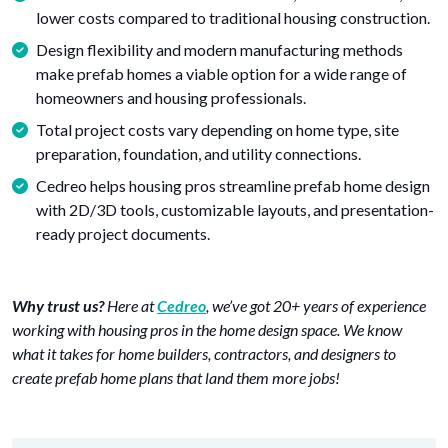
lower costs compared to traditional housing construction.
Design flexibility and modern manufacturing methods
make prefab homes a viable option for a wide range of
homeowners and housing professionals.
Total project costs vary depending on home type, site
preparation, foundation, and utility connections.
Cedreo helps housing pros streamline prefab home design
with 2D/3D tools, customizable layouts, and presentation-
ready project documents.
Why trust us?
Here at
Cedreo
, we’ve got 20+ years of experience
working with housing pros in the home design space. We know
what it takes for home builders, contractors, and designers to
create prefab home plans that land them more jobs!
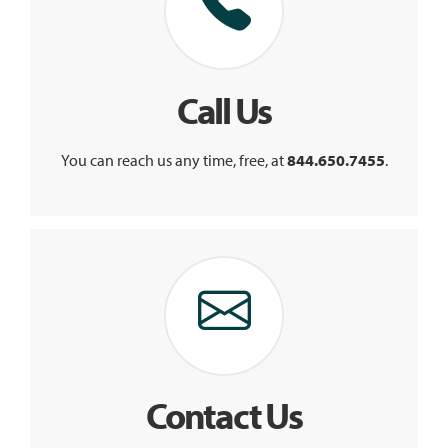
Call Us
You can reach us any time, free, at
844.650.7455
.
Contact Us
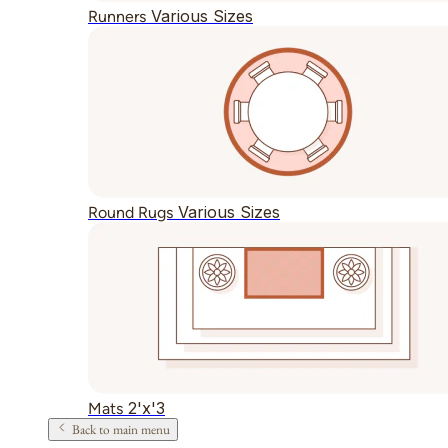
Various Sizes
Runners
Various Sizes
Round Rugs
2'x'3
Mats
Back to main menu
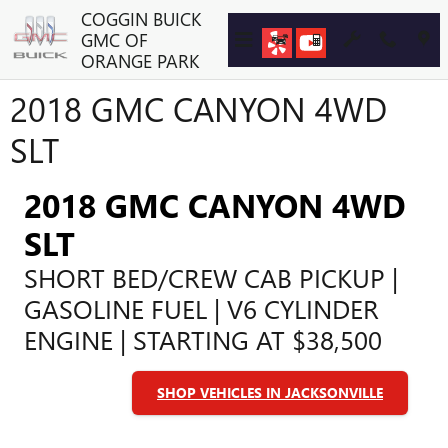
Skip to main content
COGGIN BUICK
GMC OF
ORANGE PARK
2018 GMC CANYON 4WD
SLT
2018 GMC CANYON 4WD
SLT
SHORT BED/CREW CAB PICKUP |
GASOLINE FUEL | V6 CYLINDER
ENGINE | STARTING AT $38,500
SHOP VEHICLES IN JACKSONVILLE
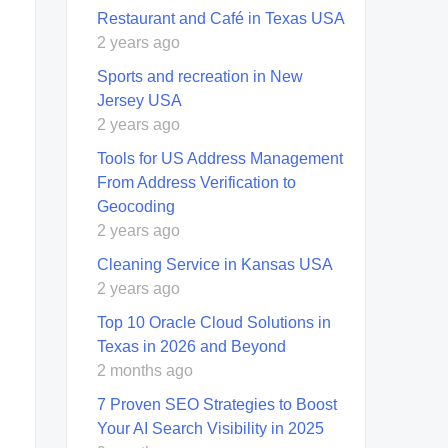
Restaurant and Café in Texas USA
2 years ago
Sports and recreation in New
Jersey USA
2 years ago
Tools for US Address Management
From Address Verification to
Geocoding
2 years ago
Cleaning Service in Kansas USA
2 years ago
Top 10 Oracle Cloud Solutions in
Texas in 2026 and Beyond
2 months ago
7 Proven SEO Strategies to Boost
Your AI Search Visibility in 2025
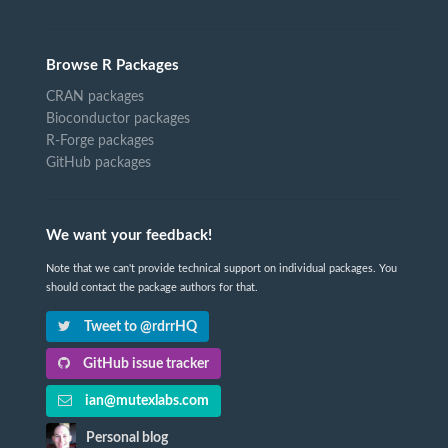
Browse R Packages
CRAN packages
Bioconductor packages
R-Forge packages
GitHub packages
We want your feedback!
Note that we can't provide technical support on individual packages. You
should contact the package authors for that.
Tweet to @rdrrHQ
GitHub issue tracker
ian@mutexlabs.com
Personal blog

PROMPT:
Whenever a line of the material holds the word "main", copy it out.

REPLY TO THE EXERCISE:
Back to main menu
Skip to main content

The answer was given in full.